For thousands of years, the land that encompasses what is today Norwell was inhabited by indigenous people. These natives grew crops, foraged, hunted, and fished in the Assinippi and North River areas. Circa 1617, there was a major outbreak of disease from European explorers and traders that decimated an estimated 90% of the native population in New England, including the Massachusett and Wompanoag tribes that inhabited this area. There are still descendants of these original inhabitants living on the South Shore today, and they are known as the Mattakeesett Tribe of the Massachusett Indian Nation , the Massachusett Tribe at Ponkapoag, and Mashpee Wompanoag Tribe.
In the 1640s, Europeans who were living around Scituate harbor came up the North River to settle in what is today Norwell’s Church Hill area. Among the first were Cornet Robert and Honour Stetson, who purchased (and were later granted) land on the North River—some of which includes the Town-owned Stetson Meadows Conservation Area off of Stetson Shrine Lane.
The Stetson Kindred of America still owns the site where Robert and Honour Stetson's house stood. This organization of Stetson descendants meets regularly on the site.
The North River and native footpaths were the only means of traveling throughout the area at the time of European settlement, so the shores of the North River and the main footpath from the ocean to Assinippi (today’s Main Street—Route 123) were the first sections of town populated.
Shipbuilding was a vital industry in the North River area until the mid-1800s. The confluence of natural materials (timber from the forests lining the river and iron from the ponds of Hanover and Pembroke upstream) made the tidal river an ideal location, and over 1,000 ships were built at North River shipyards.

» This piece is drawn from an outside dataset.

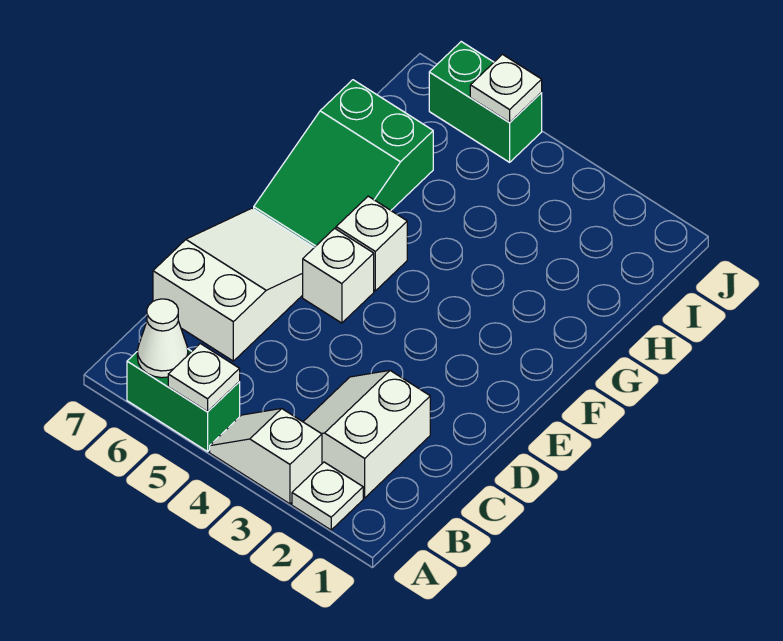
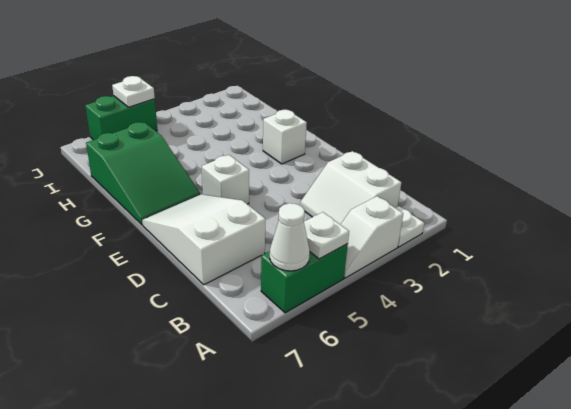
white 1x1 brick [336,196,407,291] -> white 1x1 brick moved to [263,110,307,164]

In addition to shipbuilding, early Norwell was primarily an agricultural town. Hay was harvested in the salt marshes and used as animal forage. The endless web of stone walls today attests to the former layout of fields and to the previously tree-less landscape—a result of both shipbuilding and fuel needs.
In 1849, residents of the southern portion of Scituate broke away amicably and incorporated themselves as South Scituate. Agriculture remained the primary industry, but shoe factories were built—mostly in the West End—and some large-scale farms appeared.
In 1888, summer resident Henry Norwell offered the Town $2,500 per year for ten years toward the upkeep of the roads, and the residents voted to change the town’s name to Norwell, in his honor.
After World War II, Norwell became less of an agricultural community and more of a commuter town. The construction of the Southeast Expressway in the mid-1900s provided highway access from Norwell to Boston. Home building and, as a result, population increased sharply—roughly 73% of the homes seen in Norwell today were built between 1940 and 1990.
Today, Norwell is known less for its shipbuilding and farming and more for its excellent school system and natural beauty.